[[ PROVIDED TEXT, beginning ]]

Like all too many people with extremely high IQs (and I have to admit I'm one of them), Nathan Myhrvold is not immune to being a fool.
16
I don't know. If religion, and the Catholic church, can survive priests buggering and abusing tens/hundreds of thousands of children, kill millions, burn women, and hold inquisitions, I just don't see oil completely wiping out all life in the Gulf as making a dent in it either. I wish it would, but the sheep will keep following. In fact, I predict, the Vatican becomes richer out of this.
17
Seconding Urgutha Forka @11. I still think this is a terrific post even though I agree with the commenters who say Mudede's pronouncements are (as usual?) overblown.

And I think Fnarf @12 nailed it with: You also forget that the two things Americans are better at than any others are forgetting and ignoring. The destruction of the Gulf Coast will be forgotten by August, just as Katrina is mostly forgotten...

It's my view that Americans will learn nothing from this oil spill that might make a dent in the cultural beliefs that are the foundation of our oil addiction. We Americans want to have our cake and eat it too. We want our oil to be as cheap as can be, no matter how much we're forced to externalize the real costs; at the same time we don't want any drilling in our backyards. Our blindness to this glaring hypocrisy is something of a survival mechanism.
18
Ah, here's the link to the interview I mention @15:
http://www.newsweek.com/2010/05/29/these…
19
Like a 5 year old: If I say it over and over and over again, I will make is so with my will.

Good luck on that Charles.
20
I have had time to think about this more. Ultimately there are two results that need to be looked at. One is that the oil spill fucked a lot of natural shit up, the other is that people use it everyday. As far as people are concerned the oil in their car is as disconnected from that spill as possible. People can easily blame BP and not themselves for continuing to fill up their navigators and SUVs with premium unfiltered.
21
Charles. First of all, tl;dr for the most part.

2nd. Christians have been counting on the seas tot turn to blood. This reinforces that.

22
Charles,
For the record, I read (and recommend) Lesley Hazelton's "After the Prophet". It's a fair examination of what happened in the wake Mohammed's death. It is quite an eye opening for those unfamiliar early Islamic history. Ms. Hazelton is British and resides in the Puget Sound area.

Regarding your insights. Indeed, there is calamity in the Gulf of Mexico. I am greatly pessimistic about an immediate solution to the problem of capping the well. Technology has it's limits. What fazes me is the lack of contingencies regarding off-shore drilling. I'm fairly sure you'll disagree but Krauthammer has a point:

http://seattletimes.nwsource.com/html/op…

The technology was around to drill 5000' underwater. It should be around to stop this catastrophe. But, I admit this disaster is testing my "faith" in technology. Whether Christianity will decline as a result of American "exceptionalism's" decline remains to be seen. It's not a stretch to say that this could be Pres. Obama's Katrina.

[[ PROVIDED TEXT, end ]]

*WORK ORDER:*
Reproduce the passage from the comment thread about the Gulf oil spill, beginning at the words "Good luck on" and stopping after "Puget Sound area.". You won't need the records for anything here.

[[ THE DATA, beginning ]]

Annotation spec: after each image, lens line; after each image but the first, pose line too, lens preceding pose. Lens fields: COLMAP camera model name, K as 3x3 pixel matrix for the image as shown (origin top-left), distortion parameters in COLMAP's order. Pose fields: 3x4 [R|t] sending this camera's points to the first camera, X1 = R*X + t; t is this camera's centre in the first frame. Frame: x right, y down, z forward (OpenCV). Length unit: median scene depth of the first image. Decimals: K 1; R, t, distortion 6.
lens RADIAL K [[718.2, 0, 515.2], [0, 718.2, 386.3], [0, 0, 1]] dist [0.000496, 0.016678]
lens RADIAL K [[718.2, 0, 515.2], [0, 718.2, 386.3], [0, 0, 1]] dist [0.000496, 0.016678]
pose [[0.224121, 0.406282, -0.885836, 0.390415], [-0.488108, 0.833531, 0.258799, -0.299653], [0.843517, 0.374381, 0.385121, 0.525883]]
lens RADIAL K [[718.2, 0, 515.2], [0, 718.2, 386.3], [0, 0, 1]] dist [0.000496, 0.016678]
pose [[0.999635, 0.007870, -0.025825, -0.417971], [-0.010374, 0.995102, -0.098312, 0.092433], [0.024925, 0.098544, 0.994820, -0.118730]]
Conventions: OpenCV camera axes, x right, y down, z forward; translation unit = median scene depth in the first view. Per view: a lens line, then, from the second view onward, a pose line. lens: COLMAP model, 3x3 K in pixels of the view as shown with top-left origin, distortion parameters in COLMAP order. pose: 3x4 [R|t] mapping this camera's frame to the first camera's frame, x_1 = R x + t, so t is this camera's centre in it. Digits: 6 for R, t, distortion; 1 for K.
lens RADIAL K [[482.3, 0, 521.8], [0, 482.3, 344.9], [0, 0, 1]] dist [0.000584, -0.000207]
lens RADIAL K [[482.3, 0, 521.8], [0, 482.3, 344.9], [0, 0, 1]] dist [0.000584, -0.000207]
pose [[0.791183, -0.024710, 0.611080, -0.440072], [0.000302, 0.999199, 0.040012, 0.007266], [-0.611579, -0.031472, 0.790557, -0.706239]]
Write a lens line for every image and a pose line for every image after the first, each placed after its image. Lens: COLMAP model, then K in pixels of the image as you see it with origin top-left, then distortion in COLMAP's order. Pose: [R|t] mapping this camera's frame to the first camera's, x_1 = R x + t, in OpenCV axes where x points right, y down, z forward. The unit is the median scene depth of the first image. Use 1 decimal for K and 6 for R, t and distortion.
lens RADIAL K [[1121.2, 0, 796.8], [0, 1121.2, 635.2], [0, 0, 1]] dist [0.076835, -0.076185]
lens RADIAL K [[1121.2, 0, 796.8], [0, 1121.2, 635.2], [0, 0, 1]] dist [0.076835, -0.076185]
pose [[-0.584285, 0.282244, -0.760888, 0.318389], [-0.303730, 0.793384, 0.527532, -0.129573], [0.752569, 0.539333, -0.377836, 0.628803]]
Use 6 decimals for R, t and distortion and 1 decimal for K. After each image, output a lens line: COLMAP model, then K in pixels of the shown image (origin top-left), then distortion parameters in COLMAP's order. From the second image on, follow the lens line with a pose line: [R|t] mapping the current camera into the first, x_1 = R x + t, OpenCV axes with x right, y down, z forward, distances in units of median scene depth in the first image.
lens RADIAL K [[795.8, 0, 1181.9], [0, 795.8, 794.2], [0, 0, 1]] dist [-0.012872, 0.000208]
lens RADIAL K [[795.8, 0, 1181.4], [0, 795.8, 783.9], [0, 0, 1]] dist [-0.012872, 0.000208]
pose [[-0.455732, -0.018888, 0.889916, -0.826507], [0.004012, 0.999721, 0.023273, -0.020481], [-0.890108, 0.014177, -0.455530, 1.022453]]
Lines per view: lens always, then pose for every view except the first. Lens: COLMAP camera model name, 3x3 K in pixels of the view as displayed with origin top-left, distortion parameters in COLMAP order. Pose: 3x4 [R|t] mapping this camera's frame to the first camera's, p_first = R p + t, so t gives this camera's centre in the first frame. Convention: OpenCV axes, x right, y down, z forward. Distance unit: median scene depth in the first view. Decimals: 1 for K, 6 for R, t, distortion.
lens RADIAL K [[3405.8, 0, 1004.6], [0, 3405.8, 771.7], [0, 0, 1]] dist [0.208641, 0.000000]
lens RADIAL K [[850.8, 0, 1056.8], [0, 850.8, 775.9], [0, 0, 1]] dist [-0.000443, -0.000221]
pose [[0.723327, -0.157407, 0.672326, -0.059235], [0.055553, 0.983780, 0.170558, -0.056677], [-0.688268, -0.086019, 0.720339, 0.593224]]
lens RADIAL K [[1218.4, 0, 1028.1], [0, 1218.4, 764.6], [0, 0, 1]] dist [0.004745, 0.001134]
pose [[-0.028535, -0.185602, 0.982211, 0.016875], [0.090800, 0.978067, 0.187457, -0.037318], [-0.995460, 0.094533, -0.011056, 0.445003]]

[[ THE DATA, end ]]

*SOLVED PROBLEM:*
Good luck on that Charles.
20
I have had time to think about this more. Ultimately there are two results that need to be looked at. One is that the oil spill fucked a lot of natural shit up, the other is that people use it everyday. As far as people are concerned the oil in their car is as disconnected from that spill as possible. People can easily blame BP and not themselves for continuing to fill up their navigators and SUVs with premium unfiltered.
21
Charles. First of all, tl;dr for the most part.

2nd. Christians have been counting on the seas tot turn to blood. This reinforces that.

22
Charles,
For the record, I read (and recommend) Lesley Hazelton's "After the Prophet". It's a fair examination of what happened in the wake Mohammed's death. It is quite an eye opening for those unfamiliar early Islamic history. Ms. Hazelton is British and resides in the Puget Sound area.